= Beginning of Section =
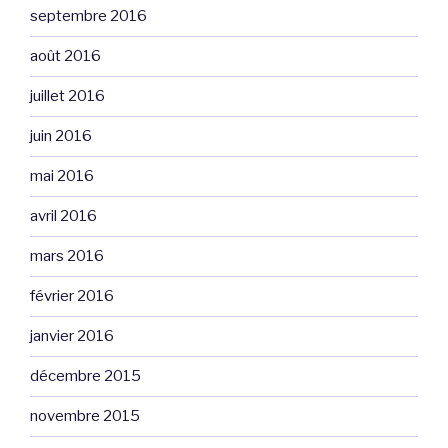
septembre 2016
août 2016
juillet 2016
juin 2016
mai 2016
avril 2016
mars 2016
février 2016
janvier 2016
décembre 2015
novembre 2015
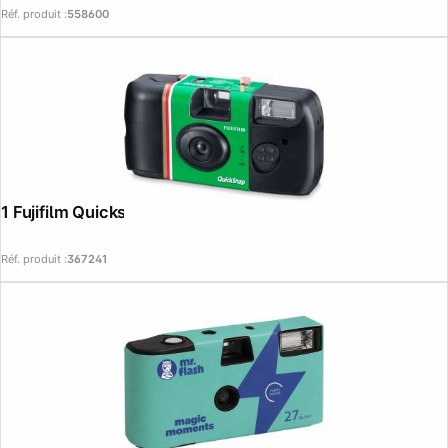
Réf. produit :
558600
1 Fujifilm Quicksnap Flash 27
Réf. produit :
367241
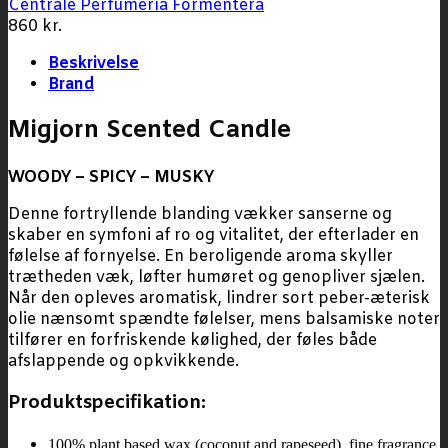
Centrale Perfumería Formentera
860
kr.
Beskrivelse
Brand
Migjorn Scented Candle
WOODY – SPICY – MUSKY
Denne fortryllende blanding vækker sanserne og
skaber en symfoni af ro og vitalitet, der efterlader en
følelse af fornyelse. En beroligende aroma skyller
trætheden væk, løfter humøret og genopliver sjælen.
Når den opleves aromatisk, lindrer sort peber-æterisk
olie nænsomt spændte følelser, mens balsamiske noter
tilfører en forfriskende kølighed, der føles både
afslappende og opkvikkende.
Produktspecifikation:
100% plant based wax (coconut and rapeseed), fine fragrance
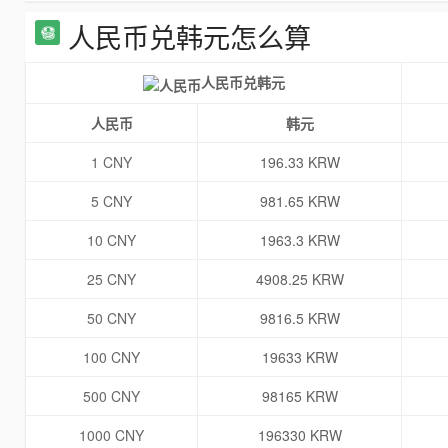
人民币兑韩元怎么算
人民币兑韩元
人民币
韩元
1 CNY
196.33 KRW
5 CNY
981.65 KRW
10 CNY
1963.3 KRW
25 CNY
4908.25 KRW
50 CNY
9816.5 KRW
100 CNY
19633 KRW
500 CNY
98165 KRW
1000 CNY
196330 KRW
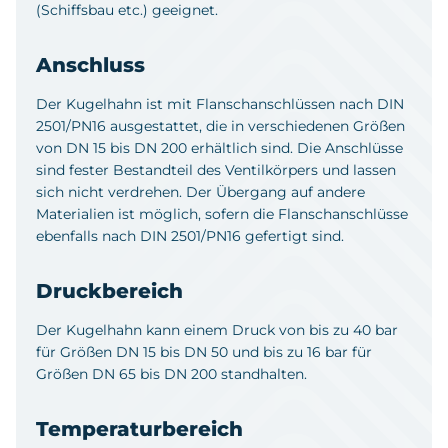
(Schiffsbau etc.) geeignet.
Anschluss
Der Kugelhahn ist mit Flanschanschlüssen nach DIN
2501/PN16 ausgestattet, die in verschiedenen Größen
von DN 15 bis DN 200 erhältlich sind. Die Anschlüsse
sind fester Bestandteil des Ventilkörpers und lassen
sich nicht verdrehen. Der Übergang auf andere
Materialien ist möglich, sofern die Flanschanschlüsse
ebenfalls nach DIN 2501/PN16 gefertigt sind.
Druckbereich
Der Kugelhahn kann einem Druck von bis zu 40 bar
für Größen DN 15 bis DN 50 und bis zu 16 bar für
Größen DN 65 bis DN 200 standhalten.
Temperaturbereich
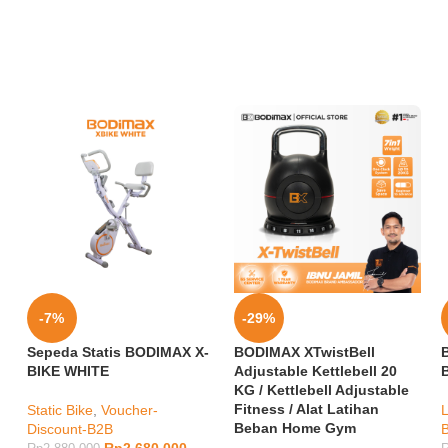
-7%
-29%
Sepeda Statis BODIMAX X-
BODIMAX XTwistBell
BIKE WHITE
Adjustable Kettlebell 20
KG / Kettlebell Adjustable
Fitness / Alat Latihan
Static Bike
,
Voucher-
Beban Home Gym
Discount-B2B
Rp
2.680.000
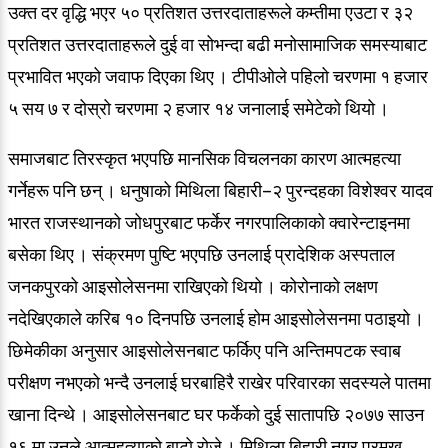
उक्त दर वृद्धि भएर ५० प्रतिशत उत्तरदाताहरूले कम्तीमा एउटा र ३२
प्रतिशत उत्तरदाताहरूले दुई वा सोभन्दा बढी मनोसामाजिक समस्याबाट
प्रभावित भएको जवाफ दिएका थिए । टीपीओले पहिलो चरणमा १ हजार
५ सय ७ र दोस्रो चरणमा २ हजार १४ जनालाई समेटेको थियो ।
समाजबाट तिरस्कृत भएपछि मानसिक विचलनका कारण आत्महत्या
गर्नेहरू पनि छन् । धनुषाको मिथिला बिहारी–२ पुरन्दहका विशेश्वर यादव
भारत राजस्थानको जोधपुरबाट फर्केर नगरपालिकाको क्वारेन्टाइनमा
बसेका थिए । संक्रमण पुष्टि भएपछि उनलाई प्रादेशिक अस्पताल
जनकपुरको आइसोलेसनमा राखिएको थियो । कोरोनाको लक्षण
नदेखिएकाले करिब १० दिनपछि उनलाई होम आइसोलेसनमा पठाइयो ।
छिमेकीका अनुसार आइसोलेसनबाट फर्किए पनि अन्तिमपटक स्वाब
परीक्षण नभएको भन्दै उनलाई घरबाहिरै राखेर परिवारका सदस्यले पातमा
खाना दिन्थे । आइसोलेसनबाट घर फर्केको दुई सातापछि २०७७ साउन
१६ मा उनले आत्महत्याको बाटो रोजे । मिथिला बिहारी नगर प्रमुख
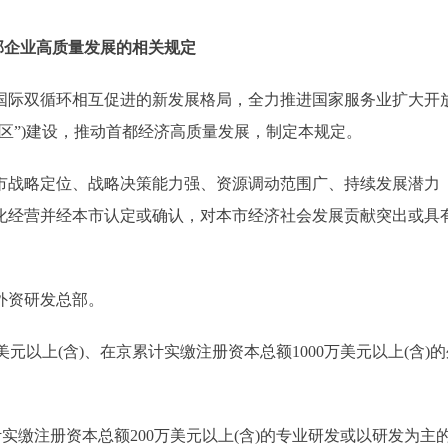
部企业高质量发展的相关规定
国际双循环相互促进的新发展格局，全力推进国家服务业扩大开
两区”)建设，推动首都经济高质量发展，制定本规定。
市战略定位、战略决策能力强、资源调动范围广、持续发展潜力
化经营并经本市认定或确认，对本市经济社会发展贡献突出或具
外资研发总部。
以上(含)、在京累计实缴注册资本总额1000万美元以上(含)的
缴注册资本总额200万美元以上(含)的专业研发或以研发为主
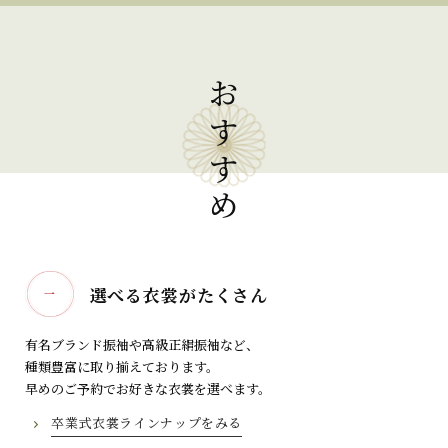
おすすめ
選べる衣裳がたくさん
一
有名ブランド振袖や高級正絹振袖など、
種類豊富に取り揃えております。
早めのご予約でお好きな衣裳を選べます。
卒業式衣裳ラインナップをみる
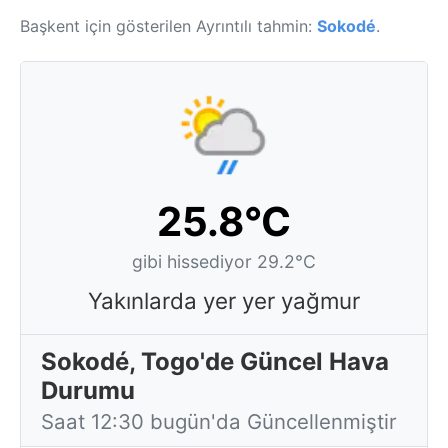
Başkent için gösterilen Ayrıntılı tahmin:
Sokodé
.
25.8°C
gibi hissediyor 29.2°C
Yakınlarda yer yer yağmur
Sokodé, Togo'de Güncel Hava
Durumu
Saat 12:30 bugün'da Güncellenmiştir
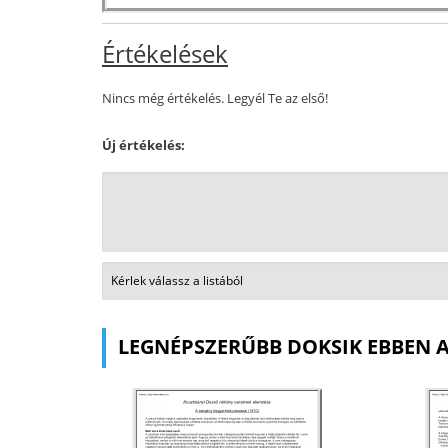
Értékelések
Nincs még értékelés. Legyél Te az első!
Új értékelés:
LEGNÉPSZERŰBB DOKSIK EBBEN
= End of Section =
= Directions =
From the records above, copy exactly the lines starting at the one with "बसेका थिए ।" and ending at the one with "Saat 12:30 bugün'da Güncellenmiştir", and no others. Pictures stay out.

= Answer to the problem =
बसेका थिए । संक्रमण पुष्टि भएपछि उनलाई प्रादेशिक अस्पताल
जनकपुरको आइसोलेसनमा राखिएको थियो । कोरोनाको लक्षण
नदेखिएकाले करिब १० दिनपछि उनलाई होम आइसोलेसनमा पठाइयो ।
छिमेकीका अनुसार आइसोलेसनबाट फर्किए पनि अन्तिमपटक स्वाब
परीक्षण नभएको भन्दै उनलाई घरबाहिरै राखेर परिवारका सदस्यले पातमा
खाना दिन्थे । आइसोलेसनबाट घर फर्केको दुई सातापछि २०७७ साउन
१६ मा उनले आत्महत्याको बाटो रोजे । मिथिला बिहारी नगर प्रमुख
部企业高质量发展的相关规定
国际双循环相互促进的新发展格局，全力推进国家服务业扩大开
两区”)建设，推动首都经济高质量发展，制定本规定。
市战略定位、战略决策能力强、资源调动范围广、持续发展潜力
化经营并经本市认定或确认，对本市经济社会发展贡献突出或具
外资研发总部。
以上(含)、在京累计实缴注册资本总额1000万美元以上(含)的
缴注册资本总额200万美元以上(含)的专业研发或以研发为主
おすすめ
選べる衣裳がたくさん
一
有名ブランド振袖や高級正絹振袖など、
種類豊富に取り揃えております。
早めのご予約でお好きな衣裳を選べます。
卒業式衣裳ラインナップをみる
Başkent için gösterilen Ayrıntılı tahmin:
Sokodé
.
25.8°C
gibi hissediyor 29.2°C
Yakınlarda yer yer yağmur
Sokodé, Togo'de Güncel Hava
Durumu
Saat 12:30 bugün'da Güncellenmiştir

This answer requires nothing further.